关键词: 图像修复, 注意力机制, Transformer, 特征提取

Abstract: Aiming at the problems of incoherent semantic connection between image pixels and ineffective restoration effect of local texture details in large-scale damaged images, this paper proposes a single-stage image restoration network model named BMTA (block of multi-transformer attention). It can be used to repair a large area of damaged images in multiple scenes, so that the repaired images can have a good performance in the subjective perception of human eyes and objective evaluation indicators. The generator module performs feature compression, reconstruction and enhancement of important feature information of the input image by interspersing dual unidirectional attention modules in the convolution layer. The compressed feature information is divided into channels for local feature extraction and global feature extraction. The global information connection is established by using the segmented fringe window, and the local detail information is extracted with depth by using residual dense blocks. The extracted features are fused. In the decoder part, in order to prevent the local information loss caused by the decoding process and the inaccurate understanding of the context information during the restoration process, the gated linear self-attention module is used to ensure the multi-level retention of information in the network, so as to achieve the restoration effect closer to the original image. Finally, a discriminator is used to evaluate the repair results and promote better expressiveness of the repaired images in terms of structure and texture. The proposed method in this paper performs better than the current advanced image restoration algorithms on CelebA, StreetView, and Places2 datasets.

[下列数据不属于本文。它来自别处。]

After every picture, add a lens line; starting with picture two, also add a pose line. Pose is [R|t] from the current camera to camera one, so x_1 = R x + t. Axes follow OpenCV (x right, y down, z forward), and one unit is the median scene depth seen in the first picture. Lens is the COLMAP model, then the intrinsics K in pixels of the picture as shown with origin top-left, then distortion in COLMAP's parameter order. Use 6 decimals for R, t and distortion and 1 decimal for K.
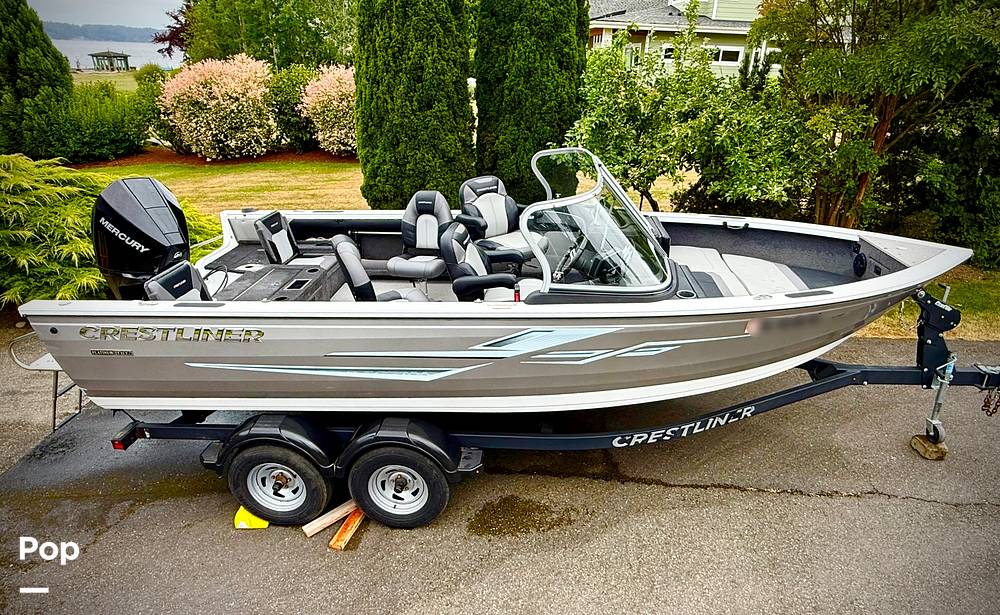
lens RADIAL K [[603.8, 0, 505.2], [0, 603.8, 332.0], [0, 0, 1]] dist [-0.008026, 0.005459]
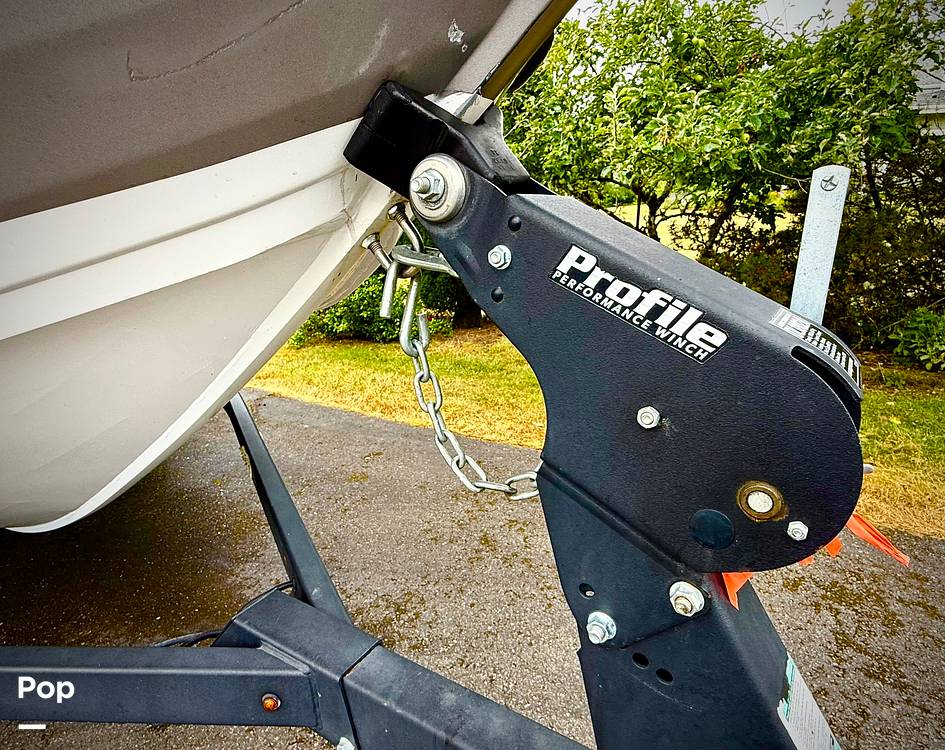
lens RADIAL K [[560.9, 0, 479.0], [0, 560.9, 377.6], [0, 0, 1]] dist [-0.002096, -0.000153]
pose [[0.885075, 0.104002, -0.453679, 0.436584], [-0.159480, 0.983477, -0.085673, -0.010960], [0.437273, 0.148180, 0.887037, 0.531257]]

Key words: image inpainting, attention mechanism, Transformer, feature extraction

曹岩, 辛子昊, 邬开俊, 单宏全, 郭炳森. BMTA：多元场景下的大面积破损图像修复[J]. 计算机科学与探索, 2025, 19(6): 1553-1563.

CAO Yan, XIN Zihao, WU Kaijun, SHAN Hongquan, GUO Bingsen. BMTA: Inpainting of Large Area Damaged Images in Multiple Scenarios[J]. Journal of Frontiers of Computer Science and Technology, 2025, 19(6): 1553-1563.

参考文献

[1] 吕建峰, 邵立珍, 雷雪梅. 基于深度神经网络的图像修复算法综述[J]. 计算机工程与应用, 2023, 59(20): 1-12.
LYU J F, SHAO L Z, LEI X M. Image inpainting algorithm based on deep neural networks[J]. Computer Engineering and Applications, 2023, 59(20): 1-12.
[2] YU J H, LIN Z, YANG J M, et al. Generative image inpainting with contextual attention[C]//Proceedings of the 2018 IEEE/CVF Conference on Computer Vision and Pattern Recognition. Piscataway: IEEE, 2018: 5505-5514.
[3] ROUT L, PARULEKAR A, CARAMANIS C, et al. A theoretical justification for image inpainting using denoising diffusion probabilistic models[EB/OL]. [2024-04-23]. https://arxiv.org/abs/2302.01217.
[4] XIE S A, ZHAO Y, XIAO Z S, et al. DreamInpainter: text-guided subject-driven image inpainting with diffusion models[EB/OL]. [2024-04-23]. https://arxiv.org/abs/2312.03771.
[5] CRIMINISI A, PéREZ P, TOYAMA K. Region filling and object removal by exemplar-based image inpainting[J]. IEEE Transactions on Image Processing, 2004, 13(9): 1200-1212.
[6] WANG W L, JIA Y J. Damaged region filling and evaluation by symmetrical exemplar-based image inpainting for Thangka[J]. EURASIP Journal on Image and Video Processing, 2017(1): 38.
[7] GUO X F, YANG H Y, HUANG D. Image inpainting via conditional texture and structure dual generation[C]//Proceedings of the 2021 IEEE/CVF International Conference on Computer Vision. Piscataway: IEEE, 2021: 14114-14123.
[8] 罗海银, 郑钰辉. 图像修复方法研究综述[J]. 计算机科学与探索, 2022, 16(10): 2193-2218.
LUO H Y, ZHENG Y H. Survey of research on image inpainting methods[J]. Journal of Frontiers of Computer Science and Technology, 2022, 16(10): 2193-2218.
[9] 柏劲咸, 樊瑶, 王帅帅, 等. 基于Transformer结构的图像修复算法研究综述[J]. 计算机仿真, 2024, 41(8): 161-169.
BAI J X, FAN Y, WANG S S, et al. A review of image restoration algorithms based on Transformer structure[J]. Computer Simulation, 2024, 41(8): 161-169.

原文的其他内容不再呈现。